Habiter les incertitudes
Il avait courageusement choisi de s’installer dans cette région dangereuse pour habiter les incertitudes africaines, qu’il ne cessait de penser dans ses œuvres philosophiques et théologiques.
Dans cet environnement violent, même le volcan Nyiragongo ne voulut pas être en reste. Il se mit à menacer et gronder, pour finalement cracher du feu le 22 mai 2021. M’inquiétant pour la vie de Kä Mana, je lui écrivis. Je reçus dès le lendemain, 26 mai, une réponse dont la sérénité donnait la mesure de son courage : « Je suis à Goma et je me porte bien. La colère du volcan se calme, mais la terre tremble de temps en temps. »
Ce ne sont ni les canons, ni le volcan qui nous l’ont finalement arraché, mais le Covid-19, qui a fait voler en éclats les frontières entre la vie et la mort, le visible et l’invisible, le virtuel et le réel, le bruit de la rue et la vie intérieure.

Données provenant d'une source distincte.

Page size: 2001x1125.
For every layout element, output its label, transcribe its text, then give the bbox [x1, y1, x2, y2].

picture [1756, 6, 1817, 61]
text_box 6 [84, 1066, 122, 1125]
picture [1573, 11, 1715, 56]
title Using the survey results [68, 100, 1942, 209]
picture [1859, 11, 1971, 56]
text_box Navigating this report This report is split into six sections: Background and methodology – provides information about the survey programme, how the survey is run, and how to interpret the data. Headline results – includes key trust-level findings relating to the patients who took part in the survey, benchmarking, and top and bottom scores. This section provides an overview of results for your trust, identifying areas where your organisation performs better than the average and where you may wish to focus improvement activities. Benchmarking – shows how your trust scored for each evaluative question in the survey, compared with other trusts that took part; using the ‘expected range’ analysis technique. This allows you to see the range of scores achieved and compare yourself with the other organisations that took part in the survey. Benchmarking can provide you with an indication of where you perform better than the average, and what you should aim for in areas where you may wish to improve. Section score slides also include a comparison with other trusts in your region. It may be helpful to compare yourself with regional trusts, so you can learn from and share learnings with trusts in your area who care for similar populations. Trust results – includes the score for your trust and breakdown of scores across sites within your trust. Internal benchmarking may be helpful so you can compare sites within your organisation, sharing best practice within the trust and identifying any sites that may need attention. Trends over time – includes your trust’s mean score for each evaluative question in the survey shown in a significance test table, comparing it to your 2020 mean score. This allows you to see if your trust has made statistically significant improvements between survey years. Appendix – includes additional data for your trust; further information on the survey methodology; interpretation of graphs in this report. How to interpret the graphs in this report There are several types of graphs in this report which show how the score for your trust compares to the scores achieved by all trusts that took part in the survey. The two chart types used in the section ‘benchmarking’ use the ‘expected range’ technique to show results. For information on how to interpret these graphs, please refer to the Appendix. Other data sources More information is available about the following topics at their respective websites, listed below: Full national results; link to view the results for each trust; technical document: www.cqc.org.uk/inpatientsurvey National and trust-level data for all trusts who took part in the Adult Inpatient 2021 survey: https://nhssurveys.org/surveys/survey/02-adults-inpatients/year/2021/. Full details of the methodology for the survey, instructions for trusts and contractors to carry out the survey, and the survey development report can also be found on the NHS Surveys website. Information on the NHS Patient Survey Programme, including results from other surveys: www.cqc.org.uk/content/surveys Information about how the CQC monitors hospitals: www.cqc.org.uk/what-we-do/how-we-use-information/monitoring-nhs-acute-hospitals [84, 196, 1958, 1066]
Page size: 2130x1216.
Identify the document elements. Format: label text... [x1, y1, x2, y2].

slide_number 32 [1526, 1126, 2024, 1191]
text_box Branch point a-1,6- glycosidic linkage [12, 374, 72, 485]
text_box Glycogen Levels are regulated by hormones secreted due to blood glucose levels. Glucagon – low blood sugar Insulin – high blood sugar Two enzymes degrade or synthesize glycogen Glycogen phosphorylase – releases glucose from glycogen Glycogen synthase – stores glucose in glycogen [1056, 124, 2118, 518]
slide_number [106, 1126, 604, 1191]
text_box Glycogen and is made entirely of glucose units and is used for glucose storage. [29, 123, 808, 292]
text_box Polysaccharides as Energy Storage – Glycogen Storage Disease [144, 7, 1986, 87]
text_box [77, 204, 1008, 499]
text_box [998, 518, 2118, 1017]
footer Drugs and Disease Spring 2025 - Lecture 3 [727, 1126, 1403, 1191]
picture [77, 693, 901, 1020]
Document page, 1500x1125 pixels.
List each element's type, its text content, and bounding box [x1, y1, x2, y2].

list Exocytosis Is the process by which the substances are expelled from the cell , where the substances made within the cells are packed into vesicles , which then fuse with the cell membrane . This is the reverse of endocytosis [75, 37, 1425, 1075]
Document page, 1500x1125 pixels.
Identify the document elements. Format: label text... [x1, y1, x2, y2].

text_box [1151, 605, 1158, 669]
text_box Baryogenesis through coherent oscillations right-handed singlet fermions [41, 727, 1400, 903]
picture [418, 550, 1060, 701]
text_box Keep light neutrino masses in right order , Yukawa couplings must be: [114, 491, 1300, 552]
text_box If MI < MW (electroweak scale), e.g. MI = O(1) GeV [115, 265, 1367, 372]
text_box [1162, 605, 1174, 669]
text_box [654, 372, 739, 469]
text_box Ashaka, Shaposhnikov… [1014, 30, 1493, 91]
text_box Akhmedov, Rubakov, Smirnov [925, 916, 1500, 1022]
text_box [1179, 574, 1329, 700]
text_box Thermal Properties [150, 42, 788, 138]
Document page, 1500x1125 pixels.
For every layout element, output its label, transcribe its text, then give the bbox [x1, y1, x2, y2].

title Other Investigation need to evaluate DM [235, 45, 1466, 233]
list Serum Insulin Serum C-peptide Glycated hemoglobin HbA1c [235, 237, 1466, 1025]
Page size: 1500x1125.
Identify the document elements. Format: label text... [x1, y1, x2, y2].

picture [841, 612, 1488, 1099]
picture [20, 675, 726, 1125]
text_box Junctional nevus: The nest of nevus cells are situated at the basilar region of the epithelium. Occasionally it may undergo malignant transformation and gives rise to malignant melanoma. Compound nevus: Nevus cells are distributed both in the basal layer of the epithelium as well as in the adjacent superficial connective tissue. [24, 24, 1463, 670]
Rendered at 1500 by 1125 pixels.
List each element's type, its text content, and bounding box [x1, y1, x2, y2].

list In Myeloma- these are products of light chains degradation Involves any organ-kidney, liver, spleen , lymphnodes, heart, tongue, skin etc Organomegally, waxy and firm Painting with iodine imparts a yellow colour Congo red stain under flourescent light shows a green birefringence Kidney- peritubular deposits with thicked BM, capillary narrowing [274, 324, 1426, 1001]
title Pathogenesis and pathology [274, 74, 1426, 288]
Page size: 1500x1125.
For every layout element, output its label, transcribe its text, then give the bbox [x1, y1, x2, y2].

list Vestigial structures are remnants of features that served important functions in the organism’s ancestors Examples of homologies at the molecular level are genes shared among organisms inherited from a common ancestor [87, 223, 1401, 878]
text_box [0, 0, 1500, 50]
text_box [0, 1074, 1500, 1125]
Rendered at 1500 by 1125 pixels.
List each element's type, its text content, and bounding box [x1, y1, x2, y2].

Cet être invisible a surtout rétréci l’entendement de l’essentiel à l’air qu’on respire. Le virus nous a pris Kä Mana ce jeudi 19 juillet. Et la question que le philosophe-théologien se posait sur l’Afrique, dans une de ses œuvres, de résonner en nous : « Kä Mana va-t-il mourir ? »
Profondément africain
Kä Mana a médité les apports et les échecs de courants de pensée qui ont précédé ses propres pratiques discursives de la reconstruction. Il a construit sa pensée à partir des deux piliers que sont les cultures africaines et l’idée de la libération.
Il a de même envisagé un discours sur Dieu ayant un impact sur la vie sociopolitique de l’Africain et qui se laisse informer et éclairer par la raison. Lui, profondément africain, ne manquait pas de stigmatiser « l’image de Dieu dans les religions africaines […] susceptible de dériver vers un imaginaire des conflits et une métaphysique des guerres ».
Bien que pasteur luthérien, il ne manquait pas non plus de souligner les dangers des religions d’origine étrangère dans la vie des Africains. Ainsi mettait-il en garde contre « les dérives guerrières du christianisme et de l’islam ».